Вспомнив летний покос, они выпили еще, отгоняя ладонью мух от сладеньких стаканов. В такие минуты Кондратьевна вспоминала своего покойного супруга:

– Я как мужа схоронила, так и жить-то начала!

Муж был шофером и нрава буйного.

– Слава богу, прибрал его… Боялась, страсть! У его в кажной деревне бабенка имелась. А как приезжал из рейсу, так и гонял меня! То ли те шибче любили, то ли сына родить ему сулили!.. Мы даже в лес от него бегали с дочками, прятались.

– Так уж и управы не было? – сочувствовал зять.

– Случалось!

Теща неожиданно зашлась в кашле, сотрясаясь сухой грудью. Потом сказала с легким сердцем:

– Баню раз стопили. А Надюха твоя, бедовая была девчонка, прокралась в баню-то и натерла полок жгучим перцем!..
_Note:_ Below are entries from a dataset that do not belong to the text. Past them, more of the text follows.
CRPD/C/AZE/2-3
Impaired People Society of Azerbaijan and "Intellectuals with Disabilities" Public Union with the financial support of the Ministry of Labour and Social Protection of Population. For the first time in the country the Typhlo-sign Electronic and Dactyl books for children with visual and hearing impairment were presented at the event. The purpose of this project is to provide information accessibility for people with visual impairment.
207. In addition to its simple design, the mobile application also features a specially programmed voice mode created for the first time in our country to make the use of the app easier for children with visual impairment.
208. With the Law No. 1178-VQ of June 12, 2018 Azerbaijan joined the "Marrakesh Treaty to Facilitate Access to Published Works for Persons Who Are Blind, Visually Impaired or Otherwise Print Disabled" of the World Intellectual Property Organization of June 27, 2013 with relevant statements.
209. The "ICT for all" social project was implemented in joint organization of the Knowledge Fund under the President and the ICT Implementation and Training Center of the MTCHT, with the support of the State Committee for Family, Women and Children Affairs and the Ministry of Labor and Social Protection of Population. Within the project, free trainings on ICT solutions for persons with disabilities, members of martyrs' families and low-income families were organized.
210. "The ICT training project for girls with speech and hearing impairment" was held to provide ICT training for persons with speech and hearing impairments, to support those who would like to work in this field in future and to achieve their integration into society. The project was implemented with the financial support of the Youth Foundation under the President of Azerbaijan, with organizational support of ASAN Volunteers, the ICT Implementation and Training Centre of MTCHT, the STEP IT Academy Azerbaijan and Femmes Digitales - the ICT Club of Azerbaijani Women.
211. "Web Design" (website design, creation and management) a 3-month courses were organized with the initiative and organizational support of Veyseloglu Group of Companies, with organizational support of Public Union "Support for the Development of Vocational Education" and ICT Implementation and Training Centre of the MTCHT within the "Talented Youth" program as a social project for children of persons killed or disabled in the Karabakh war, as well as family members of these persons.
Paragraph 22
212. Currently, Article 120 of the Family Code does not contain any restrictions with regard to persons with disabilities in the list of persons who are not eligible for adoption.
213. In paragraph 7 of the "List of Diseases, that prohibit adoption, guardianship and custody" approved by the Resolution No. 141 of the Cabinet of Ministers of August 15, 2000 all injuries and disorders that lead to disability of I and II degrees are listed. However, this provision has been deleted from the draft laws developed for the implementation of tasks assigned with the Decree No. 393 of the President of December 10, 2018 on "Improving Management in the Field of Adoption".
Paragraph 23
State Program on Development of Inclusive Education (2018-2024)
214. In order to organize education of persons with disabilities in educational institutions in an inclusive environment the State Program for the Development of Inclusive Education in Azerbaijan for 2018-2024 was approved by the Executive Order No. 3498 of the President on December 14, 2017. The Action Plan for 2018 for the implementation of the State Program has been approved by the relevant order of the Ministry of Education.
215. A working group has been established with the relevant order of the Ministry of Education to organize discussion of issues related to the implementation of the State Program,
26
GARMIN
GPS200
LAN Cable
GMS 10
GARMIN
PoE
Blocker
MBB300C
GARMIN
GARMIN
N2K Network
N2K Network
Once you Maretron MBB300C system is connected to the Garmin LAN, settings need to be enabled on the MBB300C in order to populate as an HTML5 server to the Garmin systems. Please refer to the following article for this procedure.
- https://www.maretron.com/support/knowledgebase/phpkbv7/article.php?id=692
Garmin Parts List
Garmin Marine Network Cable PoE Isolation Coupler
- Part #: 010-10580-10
Старушка поерзала на табурете, изображая мужа на полке. И будто сама потихоньку к нему присела.

– Да, вот так и жили-пожили, щастье удили! А только девок наплодили…

Женился Вася на младшей дочери и не сразу понял, что взял в приданое несчастливую долю чужой семьи. Молод был – подтрунивал, сильным был – успокаивал. С годами устал – просто соглашался.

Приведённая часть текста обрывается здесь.